*Text shown:*
==========

Cause I was trying to exaggerate the effect of space to within reason somewhat?

Cause it was like 1AM here when I wrote it?

Take your pick ;)

Yeah I'd totally write the bottom way I think, or I hope, cheers.

plonh · on Sept 13, 2015

I vaguely recall that Ruby promoted spaces inside parents, in part because Japanese (where Ruby started) programmers have some trouble with quickly visually separating parentheses from English letters when scanning code.

djent · on Sept 12, 2015

I believe what the comment you're replying to is implying multiple instances of indentation on the same line. Such as:

    if		( $test[0] )	func1()
    elseif	( $test[1] )	func2()
    elseif	( $test[2] )	func3()

Stratoscope · on Sept 12, 2015

That's a good point. Well, it was just an excuse for me to go off on a tangent! :-)

For the example you posted, I would classify that as column alignment rather than indentation. Just to clarify my terminology, what I call indentation is something that happens at the beginning of a line only. Any additional spacing after the first nonblank character is column alignment.

So the spaces before the if and elseif are indentation, and the extra spaces within the lines are column alignment (in my nomenclature).

The column alignment in your example is pretty appealing, but it does have some of the same problems as other forms of column alignment. When we get to ten or eleven tests, things have to get juggled around again. Do you do this:

    if		( $test[0] )	func1()
    elseif	( $test[1] )	func2()
    ...
    elseif	( $test[10] )	func3()

or this?

    if		( $test[0]  )	func1()
    elseif	( $test[1]  )	func2()
    ...
    elseif	( $test[10] )	func3()

or go all-out with something like this?

    if		( $test[ 0] )	func1()
    elseif	( $test[ 1] )	func2()
    ...
    elseif	( $test[10] )	func3()

I think basically I am just lazy and found all of this alignment so tedious that I looked for ways to avoid it. :-)

==========

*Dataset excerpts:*

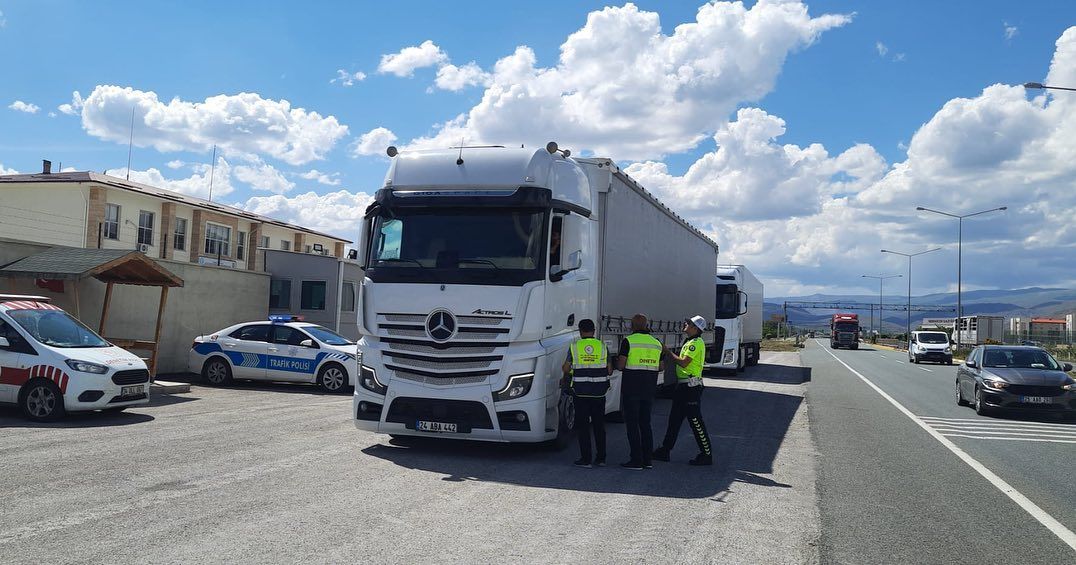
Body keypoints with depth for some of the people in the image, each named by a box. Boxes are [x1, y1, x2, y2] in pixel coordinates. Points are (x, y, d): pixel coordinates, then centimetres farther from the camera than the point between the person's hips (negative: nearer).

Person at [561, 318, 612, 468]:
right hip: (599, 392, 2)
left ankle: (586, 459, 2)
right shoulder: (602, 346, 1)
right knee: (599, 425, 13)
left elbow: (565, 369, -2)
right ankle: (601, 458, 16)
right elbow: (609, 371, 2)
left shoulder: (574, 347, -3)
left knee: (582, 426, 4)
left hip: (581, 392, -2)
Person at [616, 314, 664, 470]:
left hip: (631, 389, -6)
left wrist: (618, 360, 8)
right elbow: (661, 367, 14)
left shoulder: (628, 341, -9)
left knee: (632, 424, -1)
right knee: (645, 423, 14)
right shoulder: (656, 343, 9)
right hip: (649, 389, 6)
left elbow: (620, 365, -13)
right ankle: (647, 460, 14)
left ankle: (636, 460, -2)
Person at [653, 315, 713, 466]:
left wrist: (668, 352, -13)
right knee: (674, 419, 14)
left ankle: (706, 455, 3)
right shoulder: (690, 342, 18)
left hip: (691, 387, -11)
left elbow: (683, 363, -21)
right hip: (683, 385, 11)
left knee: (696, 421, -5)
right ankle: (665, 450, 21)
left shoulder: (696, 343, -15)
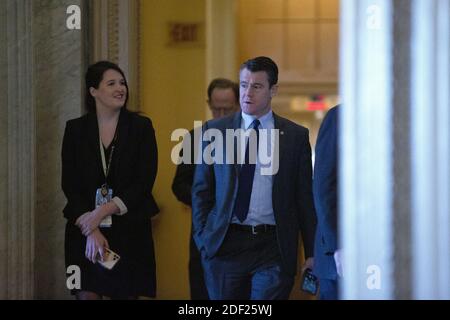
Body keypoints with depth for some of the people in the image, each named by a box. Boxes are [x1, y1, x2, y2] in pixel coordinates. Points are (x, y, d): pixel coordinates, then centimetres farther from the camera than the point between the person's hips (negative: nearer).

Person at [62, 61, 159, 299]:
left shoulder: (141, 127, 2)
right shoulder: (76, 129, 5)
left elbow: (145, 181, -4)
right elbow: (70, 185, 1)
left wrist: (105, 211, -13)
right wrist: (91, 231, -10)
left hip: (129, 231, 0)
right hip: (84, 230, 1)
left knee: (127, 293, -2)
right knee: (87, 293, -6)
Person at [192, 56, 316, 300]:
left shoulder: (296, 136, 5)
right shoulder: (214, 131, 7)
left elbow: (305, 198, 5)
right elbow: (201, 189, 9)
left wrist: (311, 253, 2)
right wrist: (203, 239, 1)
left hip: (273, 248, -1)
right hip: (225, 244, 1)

==========

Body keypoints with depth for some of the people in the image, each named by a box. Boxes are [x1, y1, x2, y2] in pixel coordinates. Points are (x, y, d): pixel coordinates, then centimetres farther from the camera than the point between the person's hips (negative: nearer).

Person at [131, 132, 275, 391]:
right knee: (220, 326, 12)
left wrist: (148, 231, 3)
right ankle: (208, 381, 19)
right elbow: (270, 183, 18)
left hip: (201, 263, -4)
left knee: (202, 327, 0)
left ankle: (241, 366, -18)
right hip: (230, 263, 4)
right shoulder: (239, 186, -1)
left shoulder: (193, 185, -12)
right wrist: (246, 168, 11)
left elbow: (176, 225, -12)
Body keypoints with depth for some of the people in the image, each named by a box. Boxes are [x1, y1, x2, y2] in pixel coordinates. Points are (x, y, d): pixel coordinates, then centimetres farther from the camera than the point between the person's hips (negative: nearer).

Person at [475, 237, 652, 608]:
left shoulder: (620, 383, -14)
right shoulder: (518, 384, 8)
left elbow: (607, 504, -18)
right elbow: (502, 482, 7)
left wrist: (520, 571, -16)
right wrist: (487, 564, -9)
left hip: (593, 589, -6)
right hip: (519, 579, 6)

==========

*Questions on the material:*
#1 Please condense the paragraph in the code alignment thread that begins "For the example you posted" into a short bulleted list that keeps its main points.
#2 Write the next part of the code alignment thread, picking up after its final sentence.
This material has no connection to the forum thread on code alignment.

*Expected results:*
#1
- The posted example counts as column alignment, not indentation.
- In the writer's terminology, indentation happens only at the beginning of a line.
- Any extra spacing after the first nonblank character is column alignment.

#2
Symbiote · on Sept 12, 2015

Elastic tabstops would solve this: http://nickgravgaard.com/elastic-tabstops/

randomanybody · on Sept 13, 2015

I also use this convention, but one frustration is that no IDE wants to follow it in their auto line breaking functions.

userbinator · on Sept 12, 2015

I often use ASCII art in comments to add explanatory detail. That would become nearly impossible to do correctly with a proportional font.

Another thing is easily formatting tabular-looking data (e.g. array initialisers) reasonably well. Proportional fonts mean this can't be done, and existing formatted data looks like a mess. Moving the cursor vertically with a proportional font also causes it to distractingly jump left and right instead of in a straight line.

Has anyone who prefers proportional fonts considered whether they'd like proportional vertical spacing (i.e. the height of each line varies depending on what characters are in it)? That would be the other extreme of variable spacing.

nitrogen · on Sept 12, 2015

If one were completely sold on the idea of proportional fonts for coding, it would make sense to go to fixed tabstops (like a word processor or typewriter) rather than fixed-width tab characters, so tabs could always be used to align tabular data.

ygra · on Sept 12, 2015

You could have comments in monospace and the rest of the code proportional. As long as you don't start ASCII art in normal code ...

scythe · on Sept 11, 2015

How do you deal with the fact that in most variable-width fonts, the characters []{}():;'!.*,|`ijl are often too small/narrow to really notice? I've looked into programming with variable-width fonts, but I kept finding that monospace fonts are much easier on the eyes. It's hard to even look at typical C code in a variable-width font.

waqf · on Sept 12, 2015

I don't have a perfect solution, but using syntax highlighting together with a bold font weight goes a long way to make typos apparent.

douche · on Sept 11, 2015

There are a few simple rules I have for code fonts: 1.) Monospace - I don't really go nuts about aligning things, but it is nice for looking at multi-line strings in code. 2.) Characters need to be distinct. l (lower-case ell), i (lower-case eye), I (upper-case eye) and 1 (one) cannot appear identical. 0, o and O shouldn't be the same - bonus if zero has a dot or line through the center.

Visual Studio defaults to Consolas, which is nice.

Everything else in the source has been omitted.